◆ **Point correspondence tracking data**
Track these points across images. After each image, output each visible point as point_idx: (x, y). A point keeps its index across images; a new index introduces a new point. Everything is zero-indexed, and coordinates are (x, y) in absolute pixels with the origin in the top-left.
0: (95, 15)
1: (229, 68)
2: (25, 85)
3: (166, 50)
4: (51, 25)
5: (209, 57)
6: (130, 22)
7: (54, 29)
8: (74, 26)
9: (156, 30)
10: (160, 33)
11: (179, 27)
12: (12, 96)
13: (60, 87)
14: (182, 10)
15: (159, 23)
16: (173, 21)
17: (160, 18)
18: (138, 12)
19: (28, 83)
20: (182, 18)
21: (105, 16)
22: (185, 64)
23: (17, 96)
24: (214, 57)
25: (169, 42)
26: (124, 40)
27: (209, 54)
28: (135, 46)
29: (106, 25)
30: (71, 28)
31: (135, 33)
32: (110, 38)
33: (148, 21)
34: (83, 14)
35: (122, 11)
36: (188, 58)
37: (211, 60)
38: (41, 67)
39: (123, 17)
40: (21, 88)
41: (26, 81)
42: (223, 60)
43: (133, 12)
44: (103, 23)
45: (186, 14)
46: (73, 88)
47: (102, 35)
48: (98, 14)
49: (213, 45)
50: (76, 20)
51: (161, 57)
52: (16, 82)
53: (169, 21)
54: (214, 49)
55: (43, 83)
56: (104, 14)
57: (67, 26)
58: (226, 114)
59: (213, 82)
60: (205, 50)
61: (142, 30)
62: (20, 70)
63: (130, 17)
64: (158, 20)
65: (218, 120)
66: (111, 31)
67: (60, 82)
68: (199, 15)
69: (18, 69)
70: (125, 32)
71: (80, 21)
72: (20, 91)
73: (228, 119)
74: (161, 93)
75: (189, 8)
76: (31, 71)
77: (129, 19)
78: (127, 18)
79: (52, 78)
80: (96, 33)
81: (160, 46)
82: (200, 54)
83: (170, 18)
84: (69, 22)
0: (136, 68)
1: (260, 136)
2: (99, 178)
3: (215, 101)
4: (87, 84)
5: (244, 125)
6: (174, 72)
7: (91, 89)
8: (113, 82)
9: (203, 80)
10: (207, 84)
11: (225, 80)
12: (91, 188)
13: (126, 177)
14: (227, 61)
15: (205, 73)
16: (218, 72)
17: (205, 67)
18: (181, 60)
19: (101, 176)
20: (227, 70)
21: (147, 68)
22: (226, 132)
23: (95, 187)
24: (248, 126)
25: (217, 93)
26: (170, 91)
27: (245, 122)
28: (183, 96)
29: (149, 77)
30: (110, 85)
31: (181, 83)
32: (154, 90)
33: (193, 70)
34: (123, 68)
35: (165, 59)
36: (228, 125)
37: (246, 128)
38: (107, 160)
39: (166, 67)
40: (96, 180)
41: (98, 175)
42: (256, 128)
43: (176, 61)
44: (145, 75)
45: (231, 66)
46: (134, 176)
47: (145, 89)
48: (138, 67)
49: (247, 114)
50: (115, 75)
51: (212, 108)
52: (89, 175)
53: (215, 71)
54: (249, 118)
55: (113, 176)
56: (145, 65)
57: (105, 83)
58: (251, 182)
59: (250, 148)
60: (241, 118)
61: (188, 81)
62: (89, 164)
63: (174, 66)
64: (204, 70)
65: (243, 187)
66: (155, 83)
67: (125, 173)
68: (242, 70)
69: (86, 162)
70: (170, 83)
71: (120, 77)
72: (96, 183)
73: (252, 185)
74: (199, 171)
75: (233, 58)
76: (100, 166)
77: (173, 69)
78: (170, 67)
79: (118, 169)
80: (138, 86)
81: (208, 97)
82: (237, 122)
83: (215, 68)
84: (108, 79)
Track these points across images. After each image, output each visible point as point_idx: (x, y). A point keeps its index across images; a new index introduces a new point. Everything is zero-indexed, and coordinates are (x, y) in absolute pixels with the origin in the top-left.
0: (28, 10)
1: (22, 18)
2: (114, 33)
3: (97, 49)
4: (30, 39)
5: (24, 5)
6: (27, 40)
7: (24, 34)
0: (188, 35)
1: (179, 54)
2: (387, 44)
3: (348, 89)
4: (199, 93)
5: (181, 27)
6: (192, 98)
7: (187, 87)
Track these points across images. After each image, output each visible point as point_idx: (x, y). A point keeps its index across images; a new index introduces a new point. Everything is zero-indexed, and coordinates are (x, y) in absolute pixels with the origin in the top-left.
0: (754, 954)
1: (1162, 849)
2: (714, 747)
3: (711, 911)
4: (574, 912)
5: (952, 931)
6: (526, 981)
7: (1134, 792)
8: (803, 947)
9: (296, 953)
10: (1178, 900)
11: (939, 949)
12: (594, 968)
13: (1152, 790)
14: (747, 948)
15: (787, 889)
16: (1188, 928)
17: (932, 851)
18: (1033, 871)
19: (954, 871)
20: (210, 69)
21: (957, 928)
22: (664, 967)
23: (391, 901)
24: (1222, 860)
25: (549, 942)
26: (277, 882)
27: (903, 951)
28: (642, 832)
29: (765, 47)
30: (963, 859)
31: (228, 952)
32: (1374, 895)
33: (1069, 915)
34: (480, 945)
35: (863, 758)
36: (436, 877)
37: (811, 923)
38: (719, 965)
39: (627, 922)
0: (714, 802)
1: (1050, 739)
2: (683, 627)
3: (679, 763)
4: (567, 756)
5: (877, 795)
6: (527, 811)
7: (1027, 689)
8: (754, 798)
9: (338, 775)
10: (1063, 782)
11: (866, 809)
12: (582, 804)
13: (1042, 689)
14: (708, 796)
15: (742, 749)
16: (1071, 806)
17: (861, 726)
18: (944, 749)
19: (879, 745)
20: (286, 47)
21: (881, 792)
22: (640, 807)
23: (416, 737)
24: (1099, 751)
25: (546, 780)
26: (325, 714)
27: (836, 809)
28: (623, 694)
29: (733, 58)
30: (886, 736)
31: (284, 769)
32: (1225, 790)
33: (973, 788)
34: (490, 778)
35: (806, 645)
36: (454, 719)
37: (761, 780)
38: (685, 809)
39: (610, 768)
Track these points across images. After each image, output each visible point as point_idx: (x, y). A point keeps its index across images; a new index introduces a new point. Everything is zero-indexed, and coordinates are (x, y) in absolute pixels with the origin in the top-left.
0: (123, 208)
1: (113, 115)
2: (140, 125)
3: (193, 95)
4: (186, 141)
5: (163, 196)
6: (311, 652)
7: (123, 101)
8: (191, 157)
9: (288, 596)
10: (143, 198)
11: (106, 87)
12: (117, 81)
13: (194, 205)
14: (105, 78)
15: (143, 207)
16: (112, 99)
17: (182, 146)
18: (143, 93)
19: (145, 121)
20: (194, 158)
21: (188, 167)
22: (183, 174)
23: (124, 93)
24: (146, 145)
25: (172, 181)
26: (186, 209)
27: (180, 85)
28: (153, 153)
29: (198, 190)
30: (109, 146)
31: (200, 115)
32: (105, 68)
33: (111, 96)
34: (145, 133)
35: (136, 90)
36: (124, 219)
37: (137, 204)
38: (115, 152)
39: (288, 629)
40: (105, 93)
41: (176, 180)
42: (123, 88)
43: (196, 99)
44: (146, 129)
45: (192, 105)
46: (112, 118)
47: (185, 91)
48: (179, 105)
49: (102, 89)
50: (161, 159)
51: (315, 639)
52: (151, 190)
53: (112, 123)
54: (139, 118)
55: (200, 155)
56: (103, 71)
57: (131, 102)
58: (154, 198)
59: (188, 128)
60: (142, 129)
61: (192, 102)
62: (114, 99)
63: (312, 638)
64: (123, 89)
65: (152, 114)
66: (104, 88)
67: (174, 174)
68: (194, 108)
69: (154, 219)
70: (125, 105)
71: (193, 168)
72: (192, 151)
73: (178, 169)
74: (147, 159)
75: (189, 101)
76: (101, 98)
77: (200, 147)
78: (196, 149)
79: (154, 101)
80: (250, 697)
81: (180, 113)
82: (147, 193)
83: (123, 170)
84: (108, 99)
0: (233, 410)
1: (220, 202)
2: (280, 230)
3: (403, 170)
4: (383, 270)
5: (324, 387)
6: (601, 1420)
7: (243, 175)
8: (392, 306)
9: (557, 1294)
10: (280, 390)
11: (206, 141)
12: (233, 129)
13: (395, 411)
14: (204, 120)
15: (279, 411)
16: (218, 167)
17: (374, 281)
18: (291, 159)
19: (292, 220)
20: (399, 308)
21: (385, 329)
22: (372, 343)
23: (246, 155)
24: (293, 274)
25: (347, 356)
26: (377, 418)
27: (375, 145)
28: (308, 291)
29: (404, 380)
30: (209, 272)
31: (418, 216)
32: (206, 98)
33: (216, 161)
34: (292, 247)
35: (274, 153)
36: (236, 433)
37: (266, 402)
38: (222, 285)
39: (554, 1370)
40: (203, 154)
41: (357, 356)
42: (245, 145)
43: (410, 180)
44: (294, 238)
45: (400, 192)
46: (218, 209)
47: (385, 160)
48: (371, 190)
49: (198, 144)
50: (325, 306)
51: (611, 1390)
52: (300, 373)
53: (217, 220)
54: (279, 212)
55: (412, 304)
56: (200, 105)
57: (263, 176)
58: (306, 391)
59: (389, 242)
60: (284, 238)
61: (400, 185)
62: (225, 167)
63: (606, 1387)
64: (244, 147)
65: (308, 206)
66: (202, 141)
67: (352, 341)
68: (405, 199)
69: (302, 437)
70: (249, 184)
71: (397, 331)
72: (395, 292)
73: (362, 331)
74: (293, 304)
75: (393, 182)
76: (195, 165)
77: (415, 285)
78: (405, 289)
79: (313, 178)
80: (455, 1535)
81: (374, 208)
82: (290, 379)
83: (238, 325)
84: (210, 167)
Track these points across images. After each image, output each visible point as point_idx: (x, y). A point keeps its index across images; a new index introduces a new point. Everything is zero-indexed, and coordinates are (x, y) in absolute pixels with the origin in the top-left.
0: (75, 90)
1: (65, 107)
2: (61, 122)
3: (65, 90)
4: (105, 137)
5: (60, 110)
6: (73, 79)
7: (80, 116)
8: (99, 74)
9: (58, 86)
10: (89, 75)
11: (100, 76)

◆ **How to complete this task**
Put every line from the start of the listing up to and including the line containing "5: (209, 57)" into a JSON list of strings, with one string per line and blank lines omitted.

◆ **Written response**
[
  "Track these points across images. After each image, output each visible point as point_idx: (x, y). A point keeps its index across images; a new index introduces a new point. Everything is zero-indexed, and coordinates are (x, y) in absolute pixels with the origin in the top-left.",
  "0: (95, 15)",
  "1: (229, 68)",
  "2: (25, 85)",
  "3: (166, 50)",
  "4: (51, 25)",
  "5: (209, 57)"
]